_DOCUMENT EXTRACT_:
============

This is often considered the most sought-after award at the Jeffs, as Chicago particularly prizes ensemble acting. While I'd love to see the fearless work done by the ensemble of Edward II or Scenes from the Big Picture, a smaller show, get recognized, I'm guessing it will be between Arabian Nights and History Boys. If the former doesn't win Best Production--Play, it may end up recognized for Ensemble. 


Lisa Dillman - "The Walls" - Rivendell Theatre Ensemble
Lynn Nottage - "Ruined" - Goodman Theatre and Manhattan Theatre Club
Masha Obolensky - "Not Enough Air" - TimeLine Theatre Company
Tanya Saracho - "Kita y Fernanda" - 16th Street Theater
Tanya Saracho - "Our Lady of the Underpass" - Teatro Vista…Theatre with a View

Interestingly, and all-female category this year--maybe Chicago is less afflicted than the rest of the country by the lack of opportunities for female playwrights? It's particularly gratifying to see local author Tanya Saracho get two nominations. However, it looks pretty likely that New Yorker Lynn Nottage will win for Ruined. As it's already won the Pulitzer and seen great success here and in New York (and look for it to be done everywhere in the 2010-11 season), adding a Jeff to its mantel seems likely. (And it doesn't hurt that it's a gorgeous, moving play abut an important subject.)

============

_DATA EXCERPT_:
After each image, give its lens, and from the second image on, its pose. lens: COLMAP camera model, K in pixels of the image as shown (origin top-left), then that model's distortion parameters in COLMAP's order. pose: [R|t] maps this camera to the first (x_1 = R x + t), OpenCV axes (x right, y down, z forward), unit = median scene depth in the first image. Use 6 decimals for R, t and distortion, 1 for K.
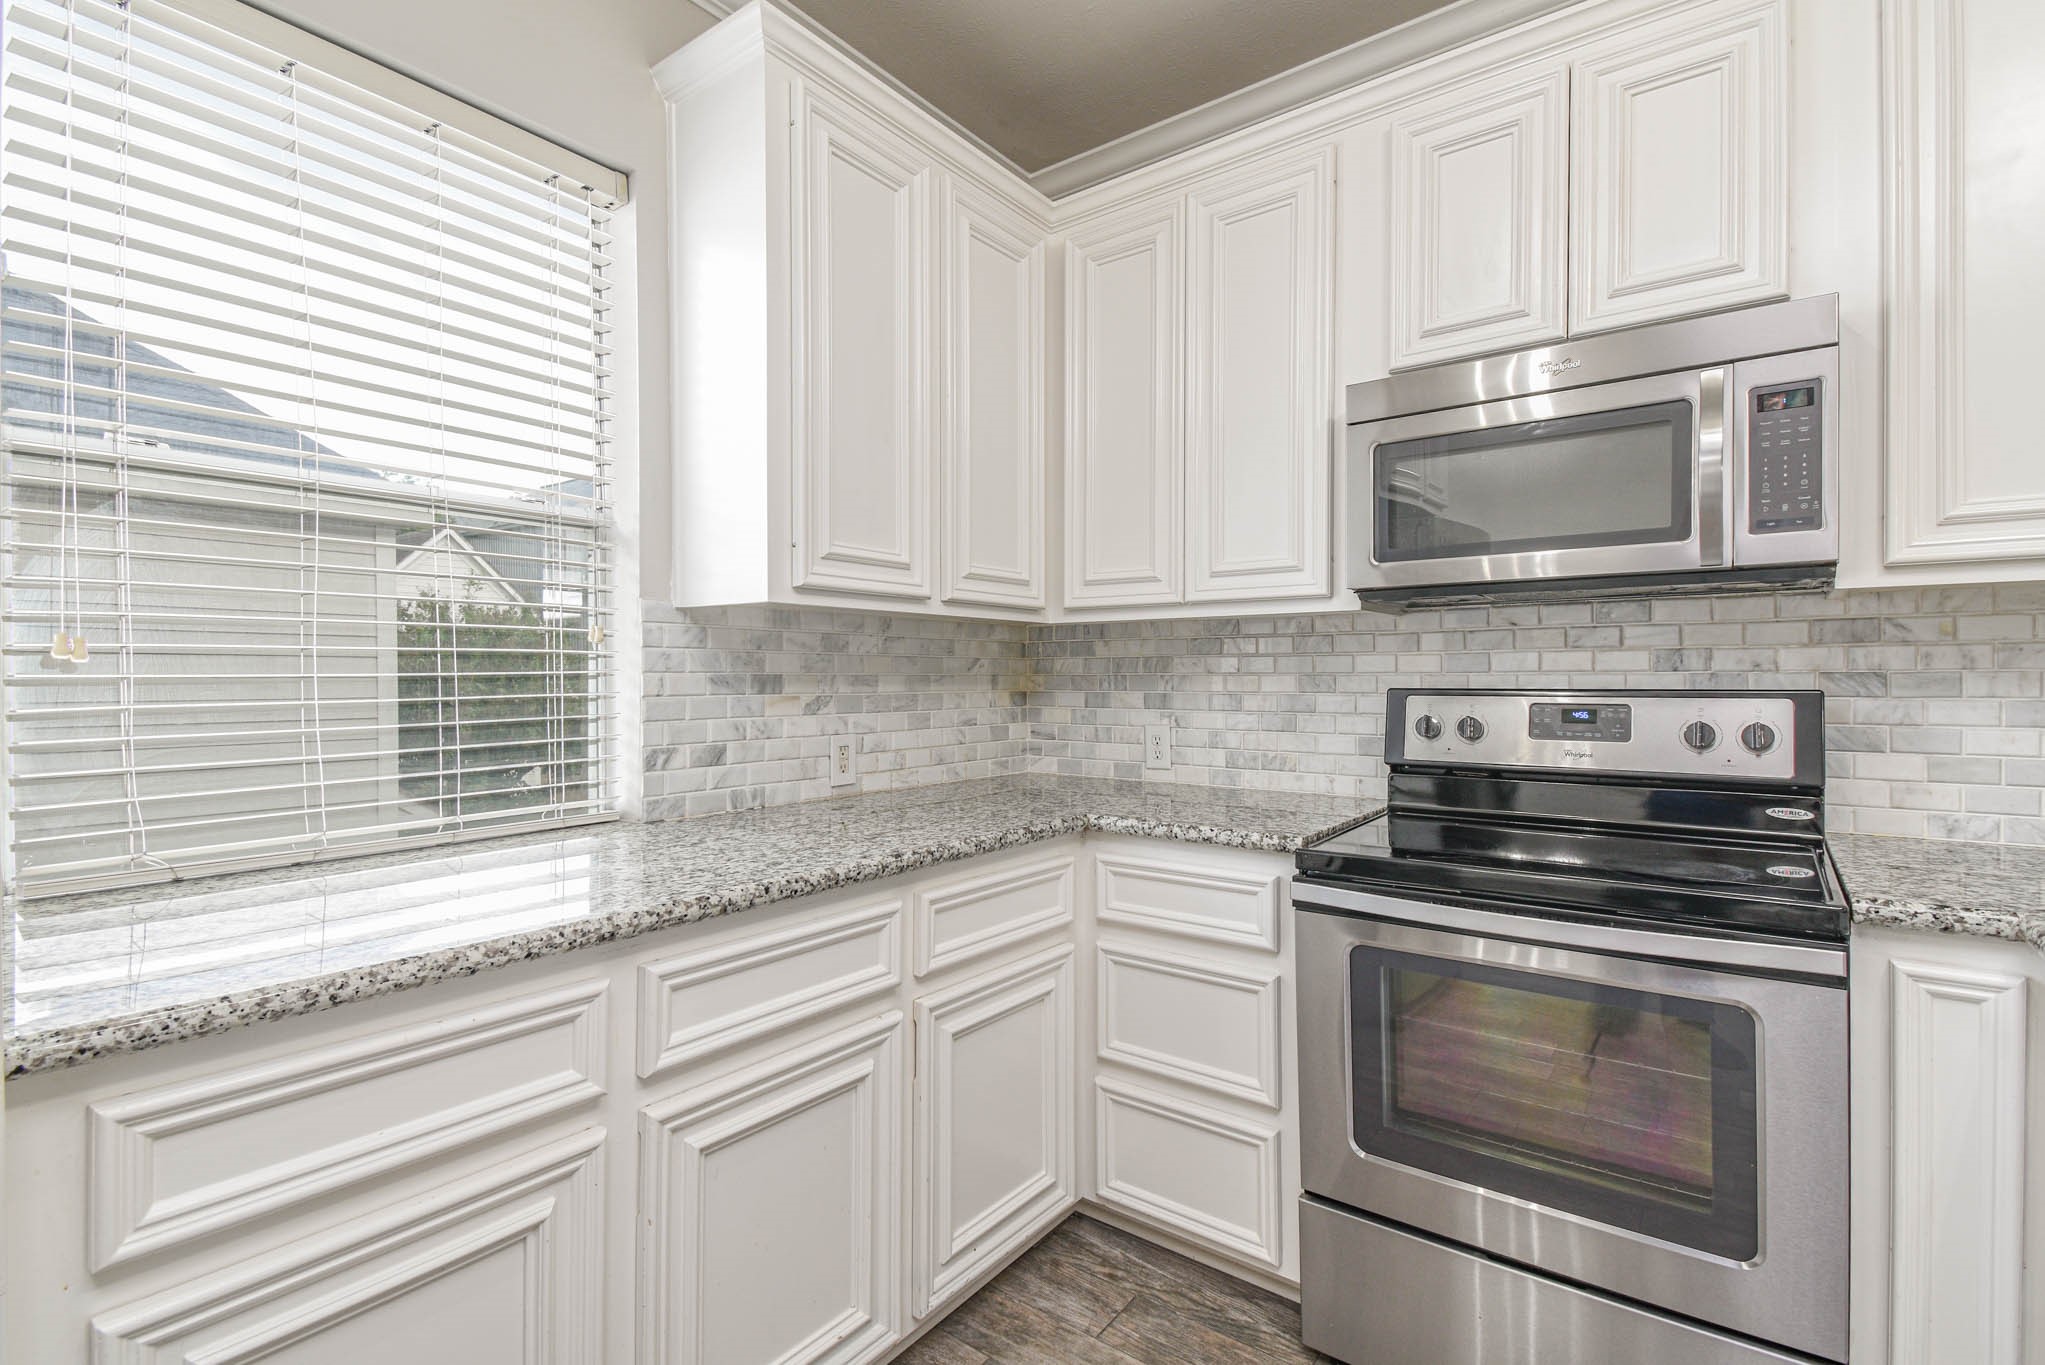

============

Please explain in one to three sentences why the writer of the Jeff Awards commentary above thinks Lynn Nottage will likely win for "Ruined."

_EXERCISE OUTPUT_:
The writer notes that "Ruined" has already won the Pulitzer and has seen great success both in Chicago and in New York, so adding a Jeff seems likely. The writer adds that it also helps that it is a gorgeous, moving play about an important subject.